Population (2022 Brazilian census)
- • Total: 255,748
- • Estimate (2025): 269,657
- • Density: 820.89/km^{2} (2,126.1/sq mi)
- Time zone: UTC−3 (BRT)
- • Summer (DST): UTC−2 (BRST)
- Website: Indaiatuba.sp.gov.br

= Indaiatuba =

Indaiatuba is a municipality in the state of São Paulo, Brazil. It is part of the Metropolitan Region of Campinas. The population is 255,748 (2022 census) in an area of 311.5 km2. The elevation is 624 m. The city's name derives from the Tupi language, which roughly translates to "gathering of palm trees". It is an important city in one of Brazil's main industrial regions.

Based on the latest IFDM social index data, Indaiatuba is ranked number one of the "Top 100 best cities to live in, in Brazil."

The Federation of Industries of Rio de Janeiro surveyed data and compared information on education, health, income, and employment (including wages and formal job creation) of all the municipalities within the country. With this data, they have created the Firjan Development Index Municipal (IFDM), which enabled the elaboration of a ranking system of the top 100 best cities to live in Brazil.
++++++++++++++++++++
- [Work order] What is the exact wording of the Indaiatuba text from "Indaiatuba is a" to "main industrial regions."? Output that passage. The material that comes next has no connection to the text about Indaiatuba.

- [Data shown]
++++++++++++++++++++
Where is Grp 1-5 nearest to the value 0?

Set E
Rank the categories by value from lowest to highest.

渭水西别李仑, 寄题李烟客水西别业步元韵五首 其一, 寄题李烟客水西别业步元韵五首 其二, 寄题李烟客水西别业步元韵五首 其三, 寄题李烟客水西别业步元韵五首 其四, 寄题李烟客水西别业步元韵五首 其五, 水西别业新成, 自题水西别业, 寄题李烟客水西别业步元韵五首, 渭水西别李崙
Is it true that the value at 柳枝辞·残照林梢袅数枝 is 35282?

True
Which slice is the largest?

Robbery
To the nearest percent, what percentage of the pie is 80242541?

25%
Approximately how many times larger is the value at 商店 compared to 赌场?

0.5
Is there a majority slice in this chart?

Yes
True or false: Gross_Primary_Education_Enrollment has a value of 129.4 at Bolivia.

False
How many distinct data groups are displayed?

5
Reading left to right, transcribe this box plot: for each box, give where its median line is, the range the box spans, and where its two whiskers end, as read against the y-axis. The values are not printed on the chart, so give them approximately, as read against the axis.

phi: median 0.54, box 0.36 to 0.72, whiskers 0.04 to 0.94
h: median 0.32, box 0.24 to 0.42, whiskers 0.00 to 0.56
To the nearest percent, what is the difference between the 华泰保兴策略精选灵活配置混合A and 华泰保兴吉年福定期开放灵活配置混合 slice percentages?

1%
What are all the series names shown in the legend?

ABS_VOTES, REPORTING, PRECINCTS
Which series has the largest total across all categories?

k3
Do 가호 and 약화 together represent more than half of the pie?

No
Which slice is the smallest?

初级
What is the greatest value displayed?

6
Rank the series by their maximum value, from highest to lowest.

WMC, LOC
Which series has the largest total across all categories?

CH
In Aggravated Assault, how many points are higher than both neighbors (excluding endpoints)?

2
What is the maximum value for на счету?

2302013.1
++++++++++++++++++++
- [Solution to the exercise]
Indaiatuba is a municipality in the state of São Paulo, Brazil. It is part of the Metropolitan Region of Campinas. The population is 255,748 (2022 census) in an area of 311.5 km2. The elevation is 624 m. The city's name derives from the Tupi language, which roughly translates to "gathering of palm trees". It is an important city in one of Brazil's main industrial regions.